In splitting the award between Indian child rights activist Kailash Satyarthi and Pakistani schoolgirl Malala Yousafzai, the Nobel committee weighed in on decades of animosity between nuclear-armed neighbors holding a fifth of the world’s population. Analysts aren’t expecting much to change.
“It’s all very well for do-gooder Scandinavian types to try to nudge them together, but it’s not going to mean much,” said Burzine Waghmar, a member of the South Asia Institute at the School of Oriental and African Studies in London. “It’s just symbolic, with protocol gestures.”
The award came during a week in which Hindu-majority India and Muslim-dominated Pakistan traded blame for tit-for-tat gunfire that killed at least 14 people, including civilians, in the disputed region of Kashmir. The two sides stopped firing at each other last night, the Times of India reported today, citing India’s Border Security Force Director General D.K. Pathak. The two nations have fought three of their four wars since partition in 1947 over Kashmir, which is divided between them and claimed in full by both.
Yousafzai yesterday said she would like both Pakistani Prime Minister Nawaz Sharif and Modi to attend the award ceremony for the peace prize in Oslo on Dec. 10.

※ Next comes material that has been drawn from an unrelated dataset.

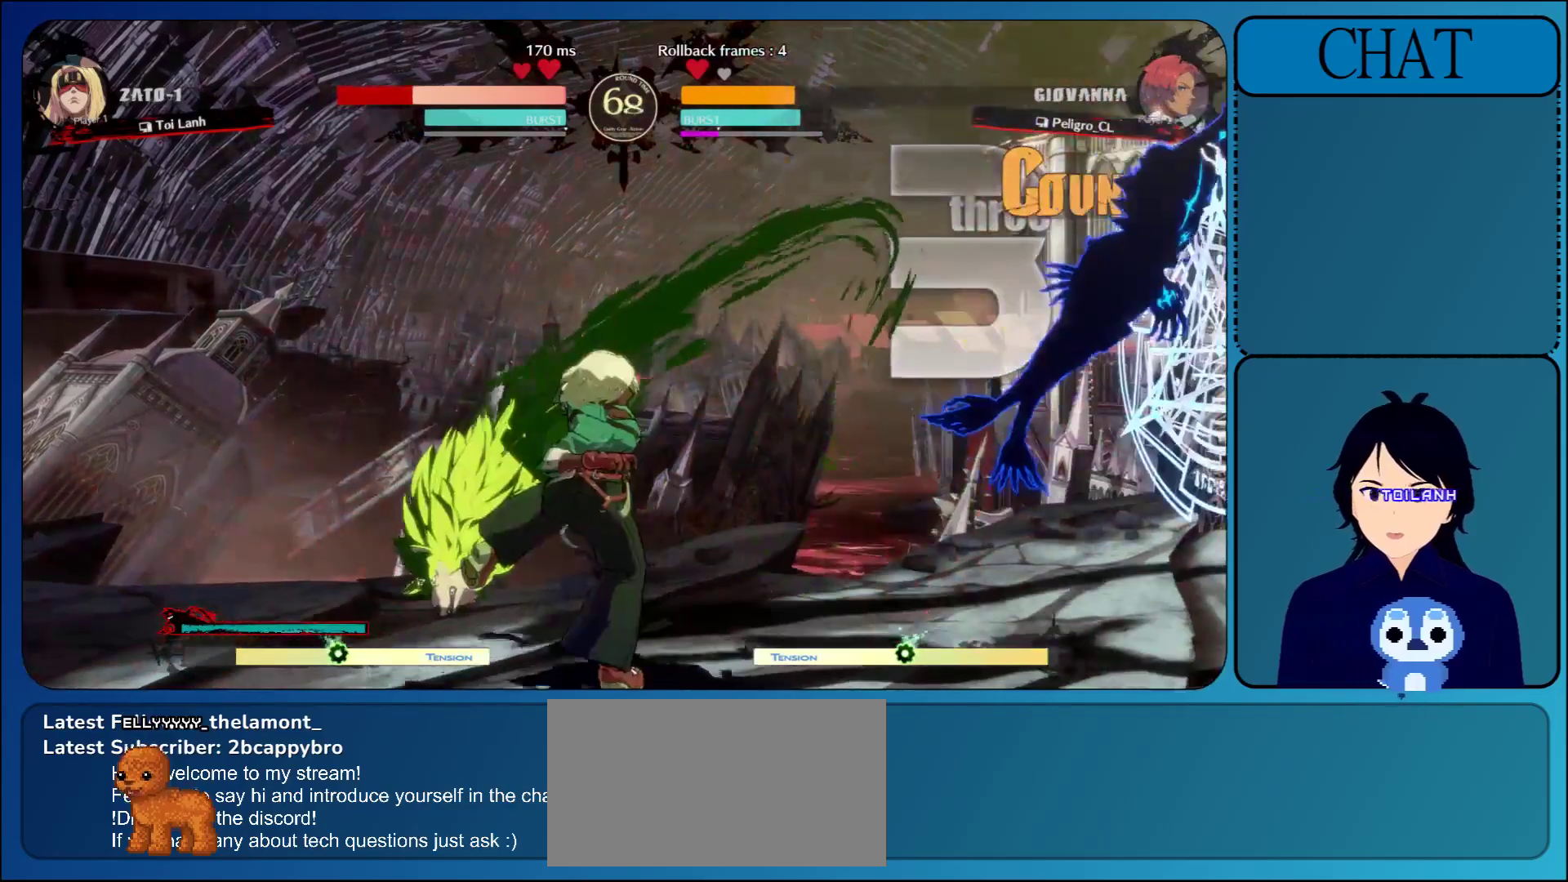
{"buttons": [], "left_stick": "right", "events": [[267, "left_stick", "right"]]}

“We want India and Pakistan to have good relations, and the tension that is going on is really disappointing,” Yousafzai said in Birmingham, England. “It’s very important that the countries have peace. This is how they are going to progress,” she said.
Hindu, Muslim
“The Nobel Committee regards it as an important point for a Hindu and a Muslim, an Indian and a Pakistani, to join in a common struggle for education and against extremism,” it wrote yesterday while declaring the winners of the annual prize in Oslo, Norway. Past recipients included Palestinian leader Yasser Arafat, former U.S. Secretary of State Henry Kissinger and President Barack Obama.

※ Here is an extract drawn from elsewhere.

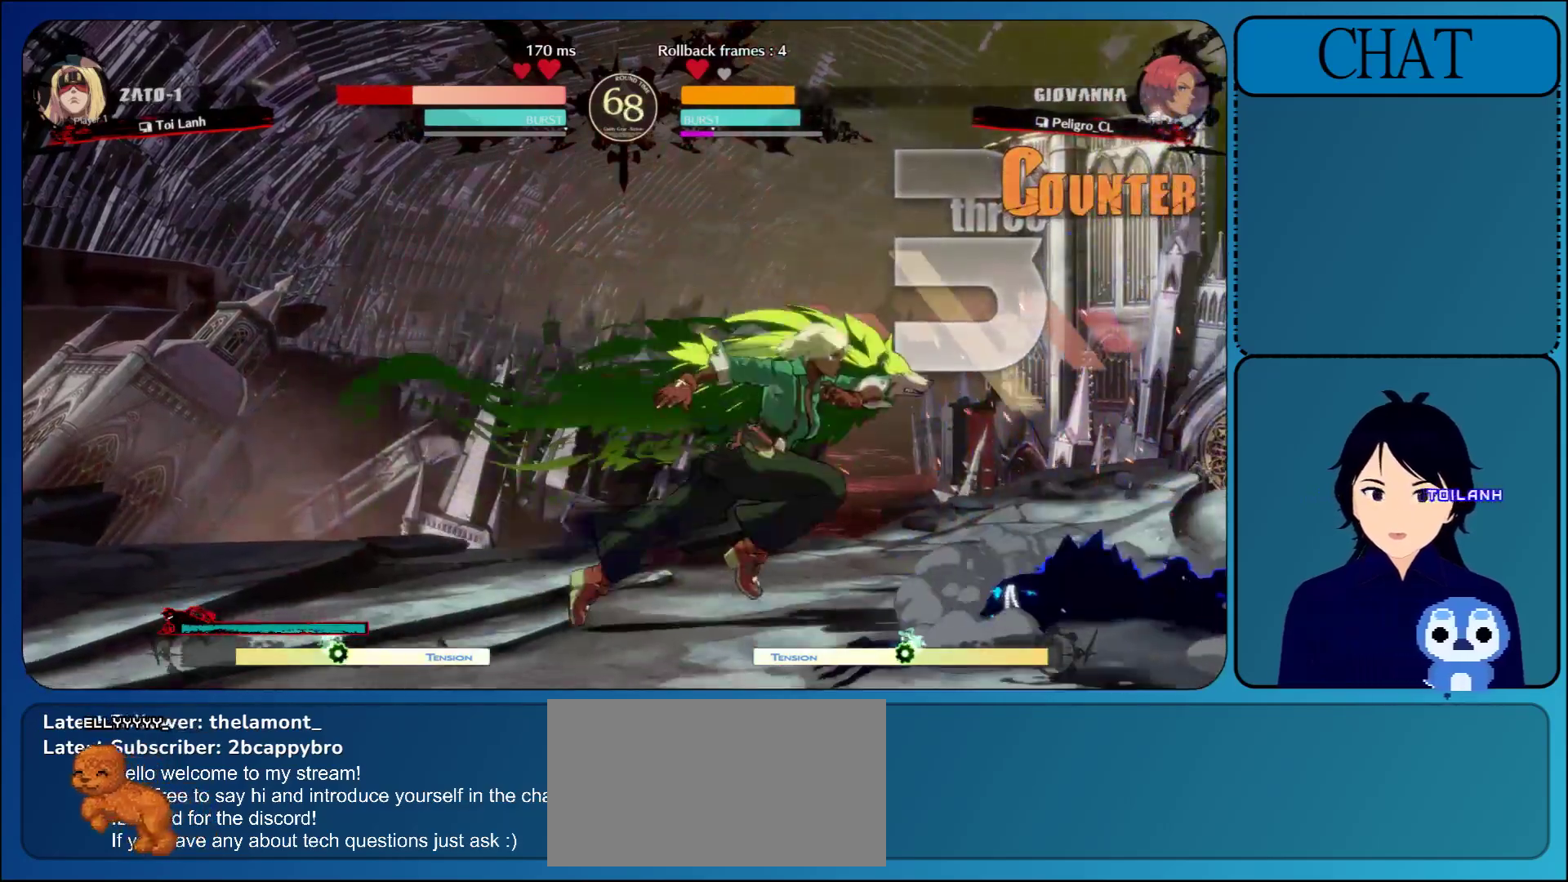
{"buttons": [], "left_stick": "right", "events": []}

Yousafzai, 17, became the first teenager to win the prize, a recognition of her efforts to combat extremism after Taliban militants shot her in the face. Satyarthi, 60, is a children’s rights activist whose organization has rescued more than 80,000 children from bondage, trafficking and exploitative labor.
“Alone, Malala and Satyarthi are both great individuals whose work in education with young people links them,” Nikita Sud, an associate professor of development studies at the University of Oxford, said by phone. “But it’s too simplistic to boil down their identities to Hindus, Muslims, Indians and Pakistanis -- and makes them part of their national jingoism, which neither have chosen to do.”
‘Befitting Lesson’
The two countries experienced as many as one million deaths in 1947, when Hindus and Muslims were attacked while trying to cross a new border drawn in the wake of British rule. About 80 percent of India’s 1.2 billion people are Hindu and 13 percent are Muslim, according to the CIA World Factbook, while 97 percent of Pakistanis practice Islam.
Modi yesterday said India had taught Pakistan “a befitting lesson” during a week of fighting, Press Trust of India reported. Sharif sought to cool tensions after a meeting yesterday with the chiefs of armed forces and security advisers, saying that “war is not an option.”
“It is a shared responsibility of the leadership of both countries to immediately defuse the situation,” Sharif’s office said in a statement.
Malice
Since 1988, more than 14,000 Indian civilians and 6,000 security personnel have been killed in border violence, according to the South Asia Terrorism Portal, which doesn’t have similar figures for Pakistani deaths. Repeated acts of terrorism, including the 2008 attacks in Mumbai targeted at foreigners in luxury hotels, have also rankled ties between the two countries.
Matthew Nelson, who specializes on Pakistan at the School of Oriental and African Studies in London, called the award “a very helpful move” that may provide an opportunity for Modi and Sharif “to appreciate one another’s countries publicly.”
While Modi congratulated both peace prize winners on Twitter yesterday, Sharif only feted Yousafzai in a text message to reporters from his office.
“It is a nice gesture, but I don’t think this will have any real impact,” said N. Bhaskara Rao, chairman of the Delhi-based Centre for Media Studies, about the peace prize. “This does reflect in the seriousness of the problem, but the malice between the two countries is too deep for such symbolism to carry much weight.”